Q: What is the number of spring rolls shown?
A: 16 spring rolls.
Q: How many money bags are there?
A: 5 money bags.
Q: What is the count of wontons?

...

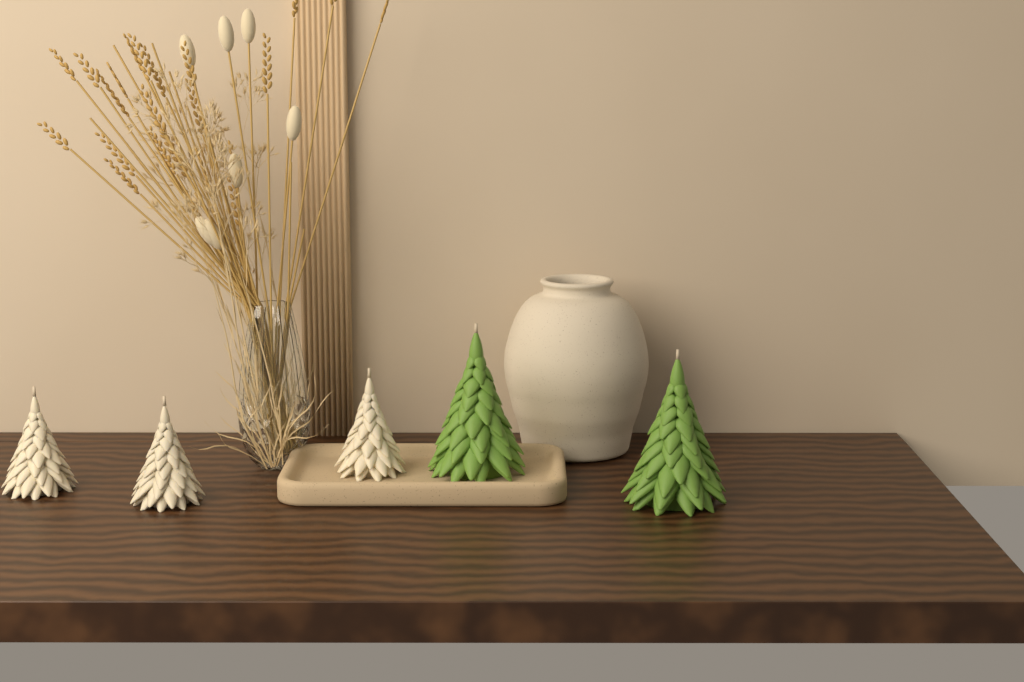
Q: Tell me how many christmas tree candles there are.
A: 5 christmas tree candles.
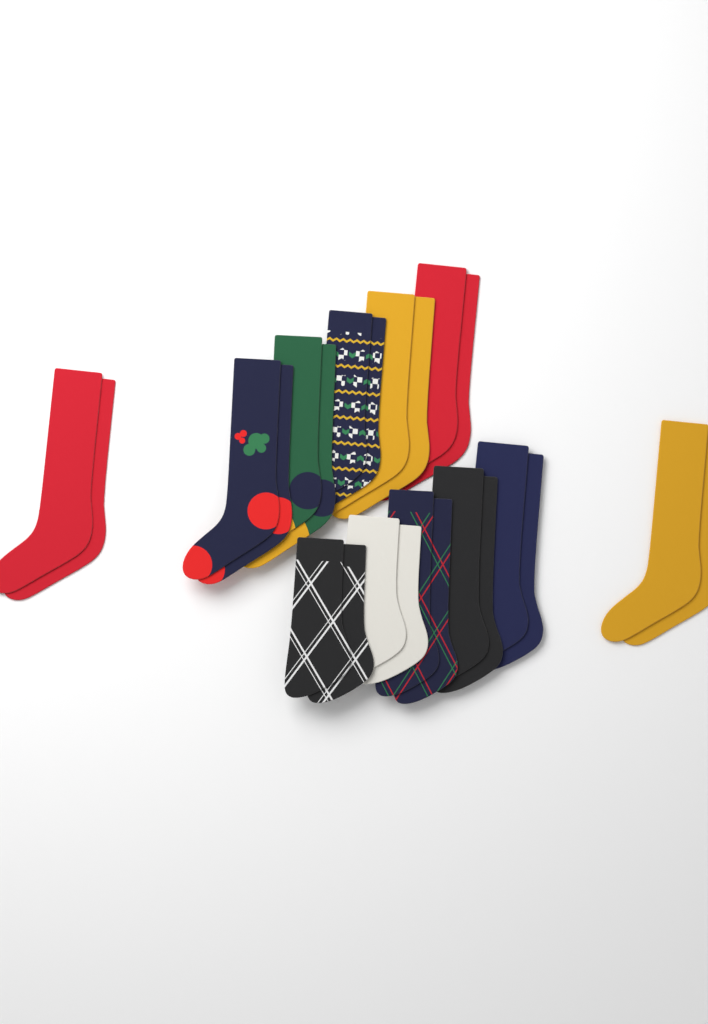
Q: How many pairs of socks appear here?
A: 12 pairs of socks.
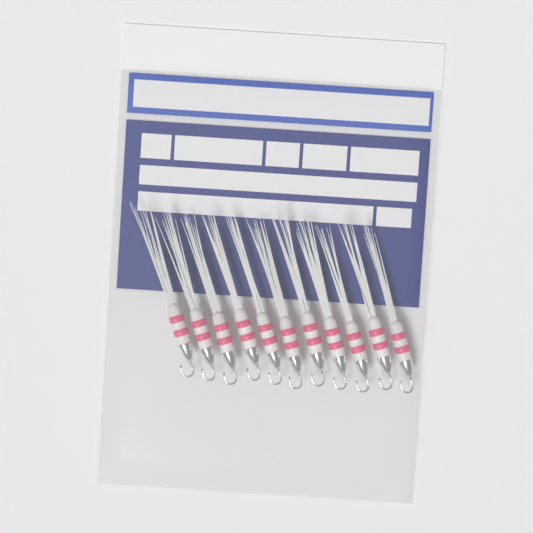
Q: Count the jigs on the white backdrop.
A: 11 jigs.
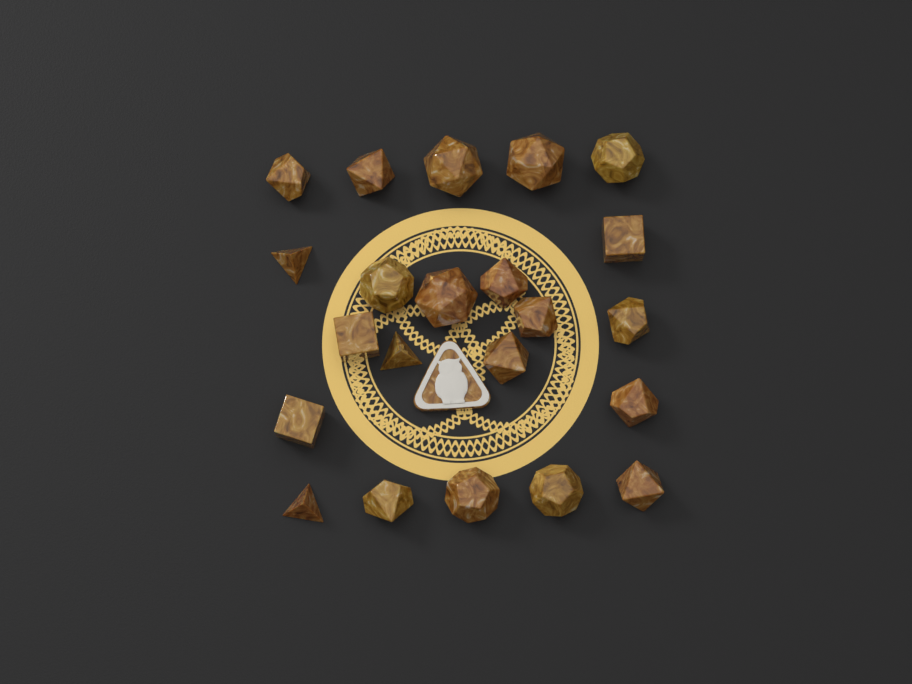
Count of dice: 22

...

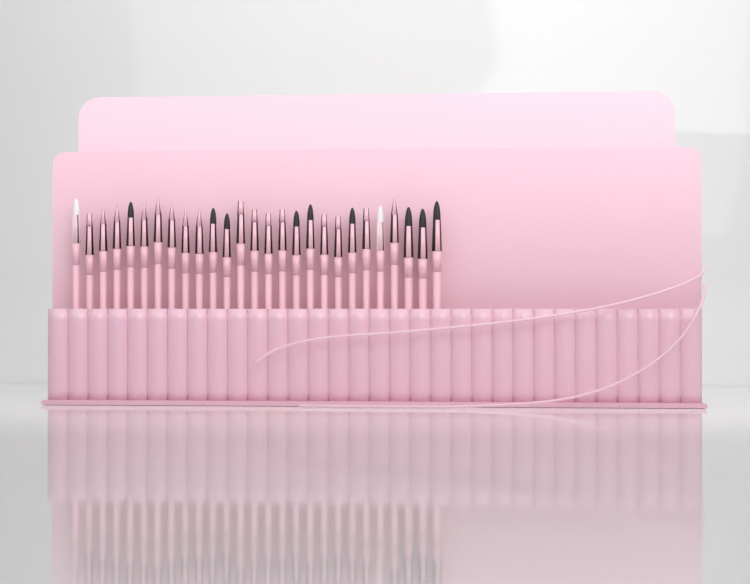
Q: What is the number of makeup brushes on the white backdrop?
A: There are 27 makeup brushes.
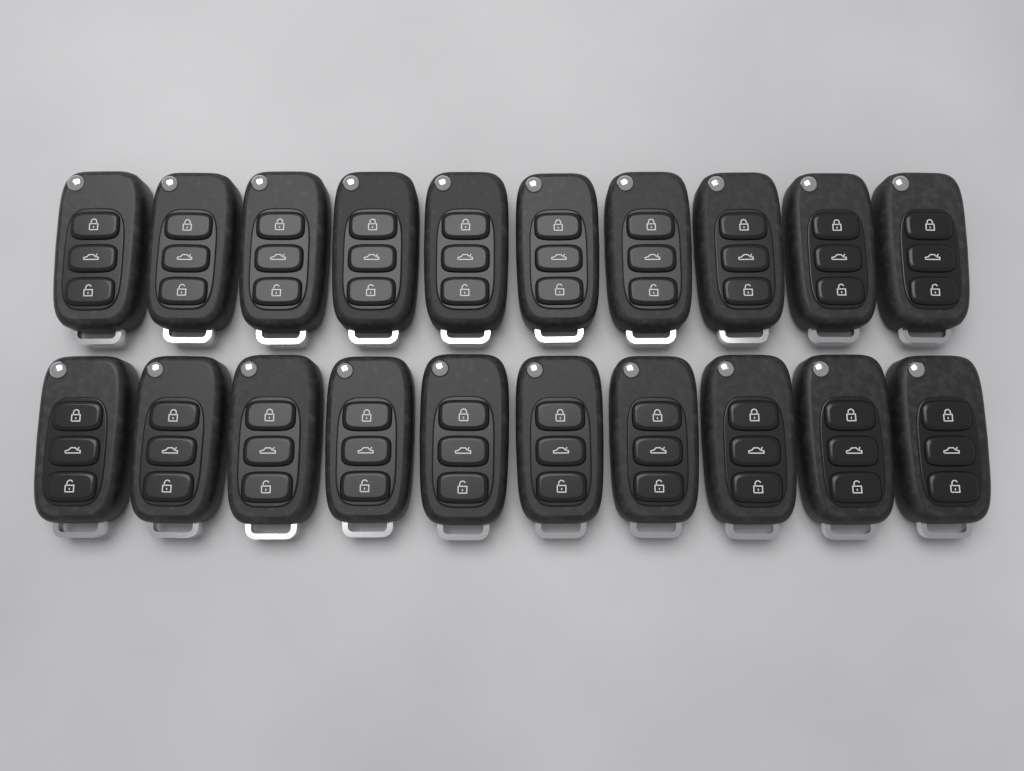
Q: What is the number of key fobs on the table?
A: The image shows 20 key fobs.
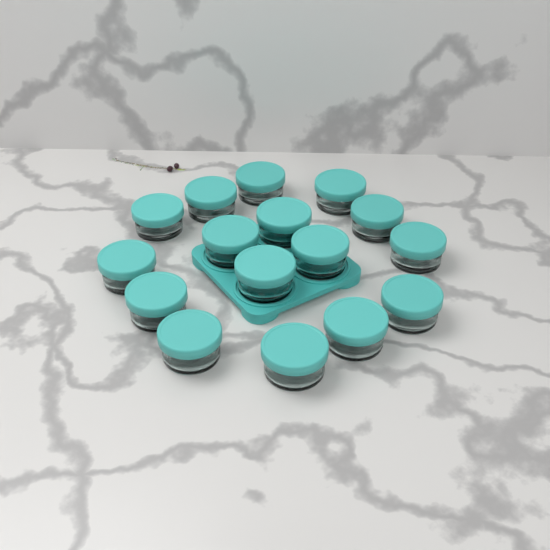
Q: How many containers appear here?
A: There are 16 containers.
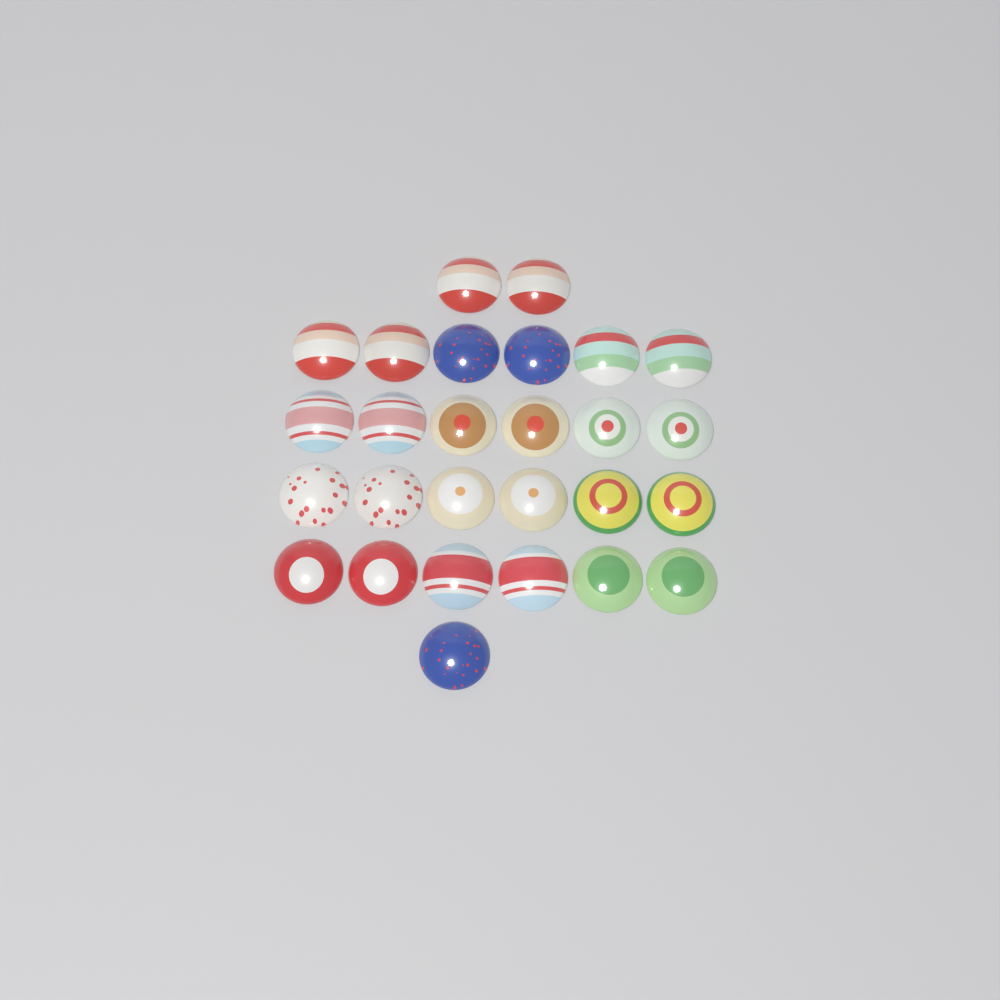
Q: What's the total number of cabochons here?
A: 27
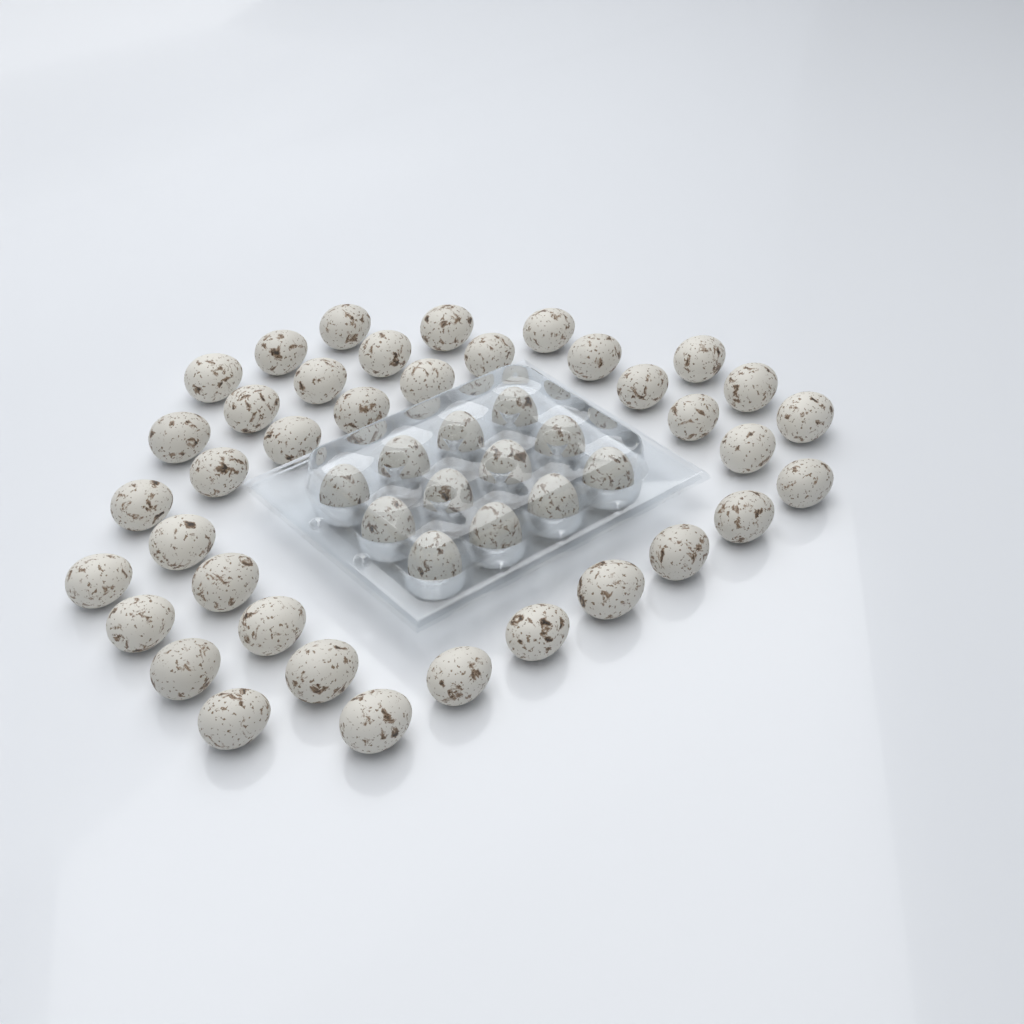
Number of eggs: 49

• _What you should do_:
Copy out the data above word for word, from the line containing "Q: What is the number of spring rolls shown?" through the line containing "Q: What is the count of wontons?", including both of those lines.

• _The answer_:
Q: What is the number of spring rolls shown?
A: 16 spring rolls.
Q: How many money bags are there?
A: 5 money bags.
Q: What is the count of wontons?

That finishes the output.